EXERCISE PROMPT: Reproduce the listing below word for word, keeping every line and its order.

-*-*-

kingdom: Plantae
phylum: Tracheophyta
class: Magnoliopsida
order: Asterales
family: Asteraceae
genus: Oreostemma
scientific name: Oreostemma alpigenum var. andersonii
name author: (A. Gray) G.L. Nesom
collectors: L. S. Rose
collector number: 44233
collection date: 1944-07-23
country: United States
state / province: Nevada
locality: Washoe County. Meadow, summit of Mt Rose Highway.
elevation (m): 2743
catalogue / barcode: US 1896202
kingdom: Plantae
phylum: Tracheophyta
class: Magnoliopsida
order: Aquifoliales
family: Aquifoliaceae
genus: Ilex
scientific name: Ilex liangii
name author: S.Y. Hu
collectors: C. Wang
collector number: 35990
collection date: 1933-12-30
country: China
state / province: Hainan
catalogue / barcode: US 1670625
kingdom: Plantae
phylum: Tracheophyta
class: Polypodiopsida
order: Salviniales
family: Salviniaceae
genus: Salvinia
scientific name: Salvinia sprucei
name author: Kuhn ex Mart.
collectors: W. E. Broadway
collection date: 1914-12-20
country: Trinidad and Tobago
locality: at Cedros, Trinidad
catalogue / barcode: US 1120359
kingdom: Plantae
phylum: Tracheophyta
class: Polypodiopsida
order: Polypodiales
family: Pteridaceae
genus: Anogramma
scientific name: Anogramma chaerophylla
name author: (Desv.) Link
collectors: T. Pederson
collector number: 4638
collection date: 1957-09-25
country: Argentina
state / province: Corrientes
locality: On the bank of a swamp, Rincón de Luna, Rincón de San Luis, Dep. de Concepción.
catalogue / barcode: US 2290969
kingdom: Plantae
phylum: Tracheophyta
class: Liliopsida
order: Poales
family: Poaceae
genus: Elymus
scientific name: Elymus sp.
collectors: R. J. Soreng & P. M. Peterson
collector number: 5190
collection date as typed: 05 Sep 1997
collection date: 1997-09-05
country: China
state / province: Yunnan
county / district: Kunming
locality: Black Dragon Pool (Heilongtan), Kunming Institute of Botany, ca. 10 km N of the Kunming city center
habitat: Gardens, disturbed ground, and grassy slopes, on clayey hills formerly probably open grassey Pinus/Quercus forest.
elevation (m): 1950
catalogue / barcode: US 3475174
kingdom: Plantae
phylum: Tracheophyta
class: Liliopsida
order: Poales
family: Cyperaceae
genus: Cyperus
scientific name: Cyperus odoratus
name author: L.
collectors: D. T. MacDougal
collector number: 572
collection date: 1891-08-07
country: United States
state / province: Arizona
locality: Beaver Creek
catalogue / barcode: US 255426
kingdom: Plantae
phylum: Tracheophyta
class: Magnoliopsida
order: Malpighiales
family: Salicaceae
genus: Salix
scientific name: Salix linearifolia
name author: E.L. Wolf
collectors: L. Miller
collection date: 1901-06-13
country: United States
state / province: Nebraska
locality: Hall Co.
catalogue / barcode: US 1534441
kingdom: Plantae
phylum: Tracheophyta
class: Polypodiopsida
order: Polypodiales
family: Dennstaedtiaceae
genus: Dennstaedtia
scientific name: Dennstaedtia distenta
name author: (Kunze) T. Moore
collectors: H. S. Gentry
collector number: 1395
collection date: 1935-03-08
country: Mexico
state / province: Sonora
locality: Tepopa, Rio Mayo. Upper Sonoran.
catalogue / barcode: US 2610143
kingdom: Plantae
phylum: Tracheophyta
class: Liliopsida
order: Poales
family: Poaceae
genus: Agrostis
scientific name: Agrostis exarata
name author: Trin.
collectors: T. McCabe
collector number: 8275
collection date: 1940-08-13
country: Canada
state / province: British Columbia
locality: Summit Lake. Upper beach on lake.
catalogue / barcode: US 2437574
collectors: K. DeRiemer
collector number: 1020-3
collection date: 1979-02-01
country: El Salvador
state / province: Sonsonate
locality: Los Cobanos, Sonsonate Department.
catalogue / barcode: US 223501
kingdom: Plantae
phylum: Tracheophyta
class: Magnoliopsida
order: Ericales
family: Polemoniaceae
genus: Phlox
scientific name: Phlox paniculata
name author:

-*-*-

SOLUTION FOR THIS PROBLEM:
kingdom: Plantae
phylum: Tracheophyta
class: Magnoliopsida
order: Asterales
family: Asteraceae
genus: Oreostemma
scientific name: Oreostemma alpigenum var. andersonii
name author: (A. Gray) G.L. Nesom
collectors: L. S. Rose
collector number: 44233
collection date: 1944-07-23
country: United States
state / province: Nevada
locality: Washoe County. Meadow, summit of Mt Rose Highway.
elevation (m): 2743
catalogue / barcode: US 1896202
kingdom: Plantae
phylum: Tracheophyta
class: Magnoliopsida
order: Aquifoliales
family: Aquifoliaceae
genus: Ilex
scientific name: Ilex liangii
name author: S.Y. Hu
collectors: C. Wang
collector number: 35990
collection date: 1933-12-30
country: China
state / province: Hainan
catalogue / barcode: US 1670625
kingdom: Plantae
phylum: Tracheophyta
class: Polypodiopsida
order: Salviniales
family: Salviniaceae
genus: Salvinia
scientific name: Salvinia sprucei
name author: Kuhn ex Mart.
collectors: W. E. Broadway
collection date: 1914-12-20
country: Trinidad and Tobago
locality: at Cedros, Trinidad
catalogue / barcode: US 1120359
kingdom: Plantae
phylum: Tracheophyta
class: Polypodiopsida
order: Polypodiales
family: Pteridaceae
genus: Anogramma
scientific name: Anogramma chaerophylla
name author: (Desv.) Link
collectors: T. Pederson
collector number: 4638
collection date: 1957-09-25
country: Argentina
state / province: Corrientes
locality: On the bank of a swamp, Rincón de Luna, Rincón de San Luis, Dep. de Concepción.
catalogue / barcode: US 2290969
kingdom: Plantae
phylum: Tracheophyta
class: Liliopsida
order: Poales
family: Poaceae
genus: Elymus
scientific name: Elymus sp.
collectors: R. J. Soreng & P. M. Peterson
collector number: 5190
collection date as typed: 05 Sep 1997
collection date: 1997-09-05
country: China
state / province: Yunnan
county / district: Kunming
locality: Black Dragon Pool (Heilongtan), Kunming Institute of Botany, ca. 10 km N of the Kunming city center
habitat: Gardens, disturbed ground, and grassy slopes, on clayey hills formerly probably open grassey Pinus/Quercus forest.
elevation (m): 1950
catalogue / barcode: US 3475174
kingdom: Plantae
phylum: Tracheophyta
class: Liliopsida
order: Poales
family: Cyperaceae
genus: Cyperus
scientific name: Cyperus odoratus
name author: L.
collectors: D. T. MacDougal
collector number: 572
collection date: 1891-08-07
country: United States
state / province: Arizona
locality: Beaver Creek
catalogue / barcode: US 255426
kingdom: Plantae
phylum: Tracheophyta
class: Magnoliopsida
order: Malpighiales
family: Salicaceae
genus: Salix
scientific name: Salix linearifolia
name author: E.L. Wolf
collectors: L. Miller
collection date: 1901-06-13
country: United States
state / province: Nebraska
locality: Hall Co.
catalogue / barcode: US 1534441
kingdom: Plantae
phylum: Tracheophyta
class: Polypodiopsida
order: Polypodiales
family: Dennstaedtiaceae
genus: Dennstaedtia
scientific name: Dennstaedtia distenta
name author: (Kunze) T. Moore
collectors: H. S. Gentry
collector number: 1395
collection date: 1935-03-08
country: Mexico
state / province: Sonora
locality: Tepopa, Rio Mayo. Upper Sonoran.
catalogue / barcode: US 2610143
kingdom: Plantae
phylum: Tracheophyta
class: Liliopsida
order: Poales
family: Poaceae
genus: Agrostis
scientific name: Agrostis exarata
name author: Trin.
collectors: T. McCabe
collector number: 8275
collection date: 1940-08-13
country: Canada
state / province: British Columbia
locality: Summit Lake. Upper beach on lake.
catalogue / barcode: US 2437574
collectors: K. DeRiemer
collector number: 1020-3
collection date: 1979-02-01
country: El Salvador
state / province: Sonsonate
locality: Los Cobanos, Sonsonate Department.
catalogue / barcode: US 223501
kingdom: Plantae
phylum: Tracheophyta
class: Magnoliopsida
order: Ericales
family: Polemoniaceae
genus: Phlox
scientific name: Phlox paniculata
name author:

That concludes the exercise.